Give the data below again exactly as written, but without the pictures.

——————————

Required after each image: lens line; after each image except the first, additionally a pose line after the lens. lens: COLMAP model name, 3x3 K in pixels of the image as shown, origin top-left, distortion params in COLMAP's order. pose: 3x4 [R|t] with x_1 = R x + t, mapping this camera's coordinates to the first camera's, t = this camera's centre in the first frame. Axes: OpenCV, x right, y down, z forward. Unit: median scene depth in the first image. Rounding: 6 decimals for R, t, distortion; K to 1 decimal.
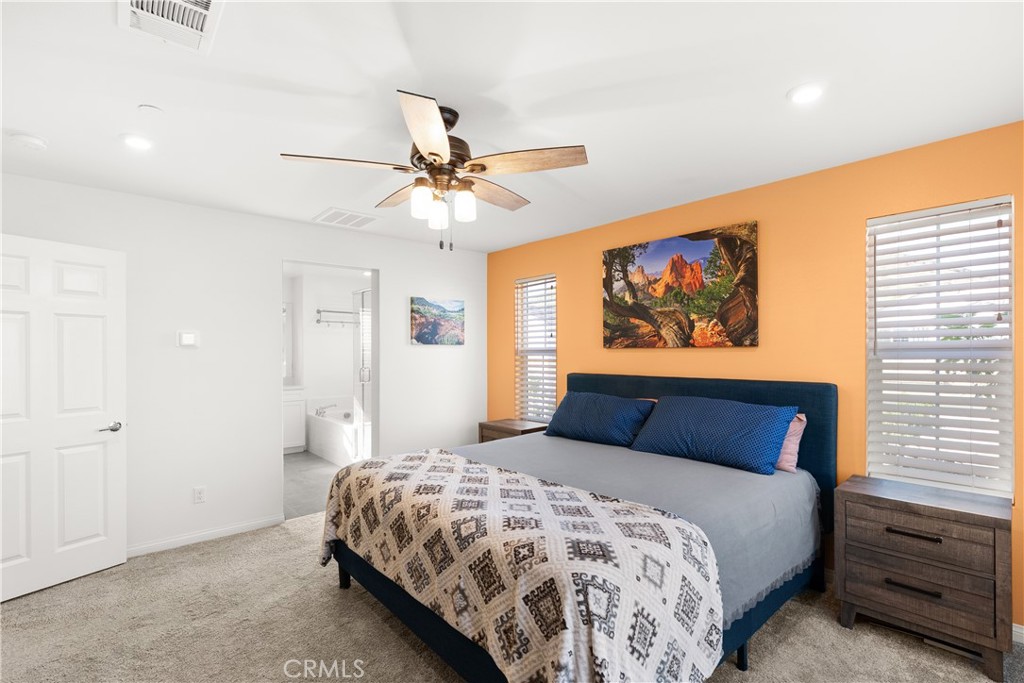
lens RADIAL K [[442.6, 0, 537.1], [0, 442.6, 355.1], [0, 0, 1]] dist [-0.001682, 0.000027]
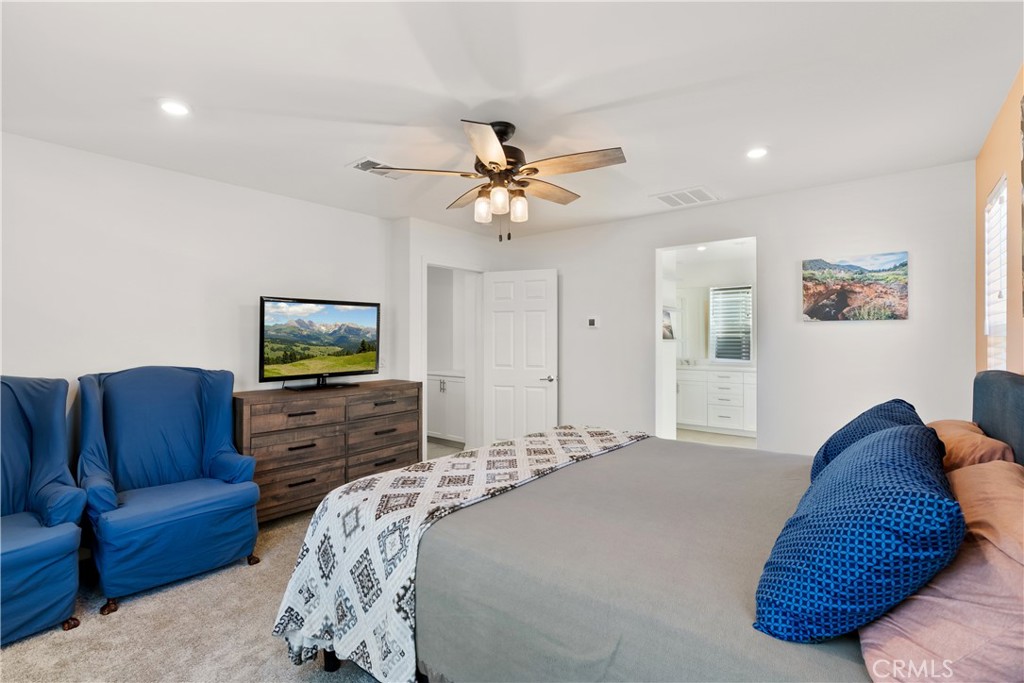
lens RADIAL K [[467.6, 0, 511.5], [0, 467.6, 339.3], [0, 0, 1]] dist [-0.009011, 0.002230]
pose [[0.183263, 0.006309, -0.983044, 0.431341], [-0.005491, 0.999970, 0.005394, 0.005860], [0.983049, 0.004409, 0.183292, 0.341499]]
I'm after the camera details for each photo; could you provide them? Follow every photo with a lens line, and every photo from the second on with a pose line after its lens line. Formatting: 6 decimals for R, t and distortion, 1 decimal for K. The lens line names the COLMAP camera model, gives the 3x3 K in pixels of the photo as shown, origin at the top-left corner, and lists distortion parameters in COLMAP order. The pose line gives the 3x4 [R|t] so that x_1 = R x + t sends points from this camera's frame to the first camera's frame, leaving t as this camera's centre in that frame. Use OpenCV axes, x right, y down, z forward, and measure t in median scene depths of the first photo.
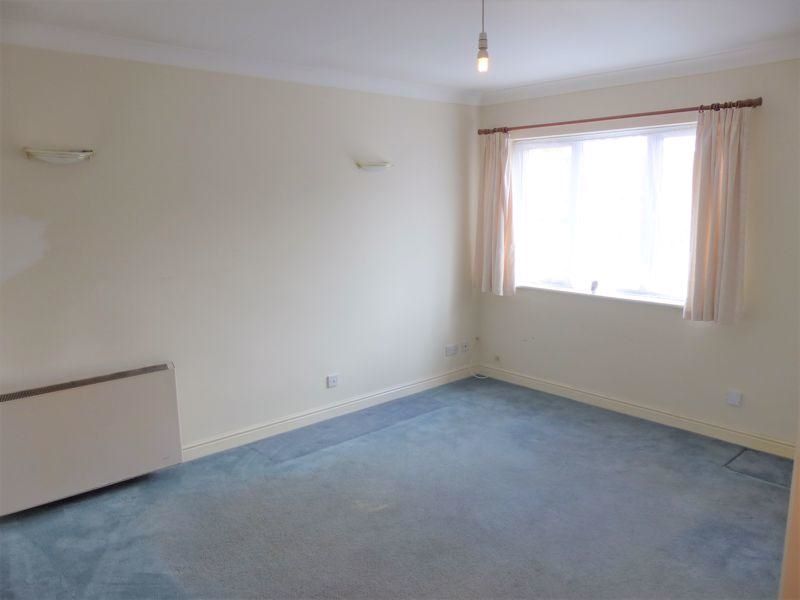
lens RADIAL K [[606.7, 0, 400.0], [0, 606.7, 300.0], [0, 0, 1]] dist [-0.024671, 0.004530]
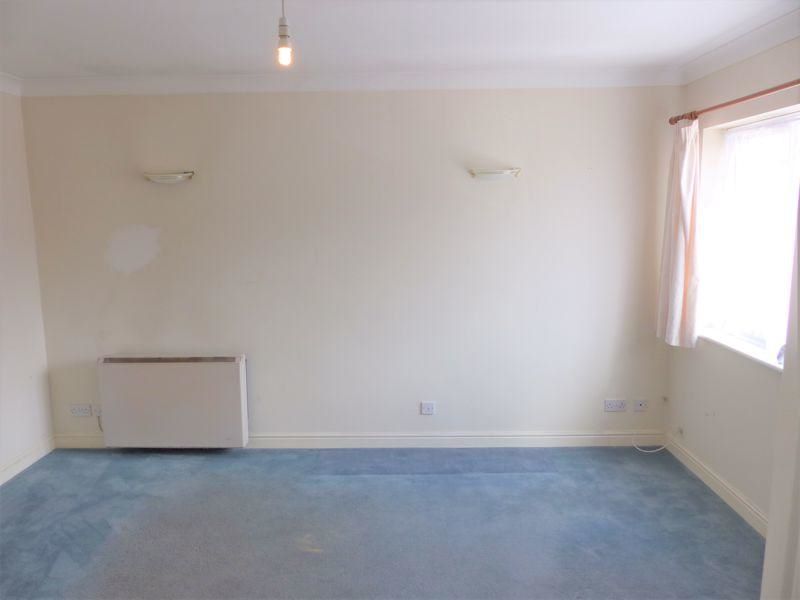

——————————

*RESPONSE TO THE EXERCISE*
Required after each image: lens line; after each image except the first, additionally a pose line after the lens. lens: COLMAP model name, 3x3 K in pixels of the image as shown, origin top-left, distortion params in COLMAP's order. pose: 3x4 [R|t] with x_1 = R x + t, mapping this camera's coordinates to the first camera's, t = this camera's centre in the first frame. Axes: OpenCV, x right, y down, z forward. Unit: median scene depth in the first image. Rounding: 6 decimals for R, t, distortion; K to 1 decimal.
lens RADIAL K [[442.6, 0, 537.1], [0, 442.6, 355.1], [0, 0, 1]] dist [-0.001682, 0.000027]
lens RADIAL K [[467.6, 0, 511.5], [0, 467.6, 339.3], [0, 0, 1]] dist [-0.009011, 0.002230]
pose [[0.183263, 0.006309, -0.983044, 0.431341], [-0.005491, 0.999970, 0.005394, 0.005860], [0.983049, 0.004409, 0.183292, 0.341499]]
I'm after the camera details for each photo; could you provide them? Follow every photo with a lens line, and every photo from the second on with a pose line after its lens line. Formatting: 6 decimals for R, t and distortion, 1 decimal for K. The lens line names the COLMAP camera model, gives the 3x3 K in pixels of the photo as shown, origin at the top-left corner, and lists distortion parameters in COLMAP order. The pose line gives the 3x4 [R|t] so that x_1 = R x + t sends points from this camera's frame to the first camera's frame, leaving t as this camera's centre in that frame. Use OpenCV axes, x right, y down, z forward, and measure t in median scene depths of the first photo.
lens RADIAL K [[606.7, 0, 400.0], [0, 606.7, 300.0], [0, 0, 1]] dist [-0.024671, 0.004530]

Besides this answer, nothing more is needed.